- _Consigna 1_
Copia el pasaje del relato sobre el matrimonio con Michael que empieza por "Lo consiguieron. Cuando" y sigue hasta "subir al avión.", y cambia en él "psiquiatra" por "médico".
- _Consigna 2_
Continúa el relato sobre el matrimonio con Michael a partir de su última frase.
═════ Texto base ═════
Sus padres -su madre era una morena menuda con una separación entre los dientes delanteros, tendencia a llevar sandalias de tacón abiertas sin talón, que fumaba tres paquetes al día, y su padre un hombre alto, calvo, perplejo, pero discutidor- llegaron de California y decidieron inmediatamente que la que había vuelto loco a su hijo era yo. Que todo era culpa mía. A fin de cuentas, yo era su mujer. La madre de Michael, una princesa judía de West Hartford, Connecticut, se había casado por debajo de su categoría (como todas las princesas judías) y terminado como la esposa de un oficial de la Armada en San Francisco. Echó la culpa de todos los fracasos de nuestro matrimonio a la aparente riqueza de mis padres. Los padres de Michael se habían esforzado por añadir un porche a la casa y llevar pizza a la mesa. Mis padres los encontraban decididamente déclassés. Los padres de Michael, a su vez, encontraban a mis padres decididamente esnobs. (Y los cuatro estaban en lo cierto, claro.) Ellos cuatro sólo se pusieron de acuerdo en la necesidad de poner fin a nuestro matrimonio.

Lo consiguieron. Cuando la póliza del seguro de enfermedad de Michal caducó, sus padres y mis padres hicieron un trato: volvería a California. Me consideraban su enfermera. Mi padre y yo fuimos en avión a San Francisco con Michael y con un psiquiatra a cuestas. A Michael lo sedaron a fondo con objeto de que le permitieran subir al avión.

¡Un vuelo tremendo! ¡La ciega guiando al drogado! Más tarde, viviendo en Alemania con Allan, traté de describir aquella época en un poema: los estremecedores detalles de estar enamorada de una persona que de repente abandona las convenciones que constituyen lo que el mundo llama «cordura» quedan evocados en «Vuelo a tu casa». La brillantez de Michael se había pasado de rosca y se convirtió en locura. El mundo por el que andábamos estaba pintado por un surrealista. Creíamos que podíamos hundirnos en los charcos de lluvia y hablar con las manzanas. Al principio, yo más bien me sentía atraída por todo eso que repelida. Resultó que también había más que una pizca de locura dentro de mi.
═════ Extractos de datos ═════
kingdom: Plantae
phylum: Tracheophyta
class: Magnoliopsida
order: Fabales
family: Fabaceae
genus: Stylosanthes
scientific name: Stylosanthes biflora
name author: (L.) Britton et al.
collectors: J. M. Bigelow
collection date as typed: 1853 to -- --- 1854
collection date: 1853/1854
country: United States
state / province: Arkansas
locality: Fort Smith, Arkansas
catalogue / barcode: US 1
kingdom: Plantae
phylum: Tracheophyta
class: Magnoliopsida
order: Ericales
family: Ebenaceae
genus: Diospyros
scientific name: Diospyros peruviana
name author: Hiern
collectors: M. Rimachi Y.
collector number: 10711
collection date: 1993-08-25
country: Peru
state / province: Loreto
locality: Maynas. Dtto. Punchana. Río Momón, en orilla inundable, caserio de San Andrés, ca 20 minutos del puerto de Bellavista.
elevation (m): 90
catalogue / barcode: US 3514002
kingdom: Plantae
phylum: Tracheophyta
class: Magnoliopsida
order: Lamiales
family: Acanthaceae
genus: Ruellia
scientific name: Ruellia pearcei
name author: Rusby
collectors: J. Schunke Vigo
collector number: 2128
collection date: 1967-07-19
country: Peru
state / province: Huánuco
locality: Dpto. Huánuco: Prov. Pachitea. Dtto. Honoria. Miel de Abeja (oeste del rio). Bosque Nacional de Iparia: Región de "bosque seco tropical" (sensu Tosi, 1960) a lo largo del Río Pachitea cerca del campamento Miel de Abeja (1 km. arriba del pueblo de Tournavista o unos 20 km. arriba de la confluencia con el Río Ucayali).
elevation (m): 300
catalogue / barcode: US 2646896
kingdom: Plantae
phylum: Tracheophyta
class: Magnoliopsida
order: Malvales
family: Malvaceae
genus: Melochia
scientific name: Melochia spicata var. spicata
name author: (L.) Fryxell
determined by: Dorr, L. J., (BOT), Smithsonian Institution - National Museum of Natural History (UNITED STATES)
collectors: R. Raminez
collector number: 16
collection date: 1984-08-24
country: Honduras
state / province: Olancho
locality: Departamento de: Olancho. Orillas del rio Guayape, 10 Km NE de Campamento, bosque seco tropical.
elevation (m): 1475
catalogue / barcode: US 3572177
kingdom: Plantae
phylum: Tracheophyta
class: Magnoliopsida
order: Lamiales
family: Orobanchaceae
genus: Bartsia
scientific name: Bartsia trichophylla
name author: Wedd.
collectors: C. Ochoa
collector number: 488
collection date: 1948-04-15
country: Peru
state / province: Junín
═════
- _Respuesta 1_
Lo consiguieron. Cuando la póliza del seguro de enfermedad de Michal caducó, sus padres y mis padres hicieron un trato: volvería a California. Me consideraban su enfermera. Mi padre y yo fuimos en avión a San Francisco con Michael y con un médico a cuestas. A Michael lo sedaron a fondo con objeto de que le permitieran subir al avión.

- _Respuesta 2_
Vuelo a tu casa
1
«Muerdo una manzana y luego me aburro antes del segundo mordisco», dijiste. También eras Sansón. Yo te había cortado el pelo y encerrado bajo llave. Además tu habitación tenía un micrófono oculto. Un interno anterior dejó su musa con las alas desplegadas en el ventanal. Con el resplandor del último sol del día veíamos sus pechos enormes y bizcos aparecer salpicados de diamantes ante los basureros de Harlem. Te tragabas las pastillas y maldecías a los internos. Me llamabas Judas. Olvidaste que yo era una chica.
2

Tus manos no eran pájaros. Llamarlas

pájaros habría sido demasiado fácil.

Trazaban círculos en torno a tus ideas

y tus ideas eran a veces parábolas.

Aquel domingo de repente despertaste

y te encontraste detrás del espejo,

con las manos agarradas a la mesa del desayuno

a la espera de una señal.

Yo no tenía nada que decirles.

Hablaban con los huevos.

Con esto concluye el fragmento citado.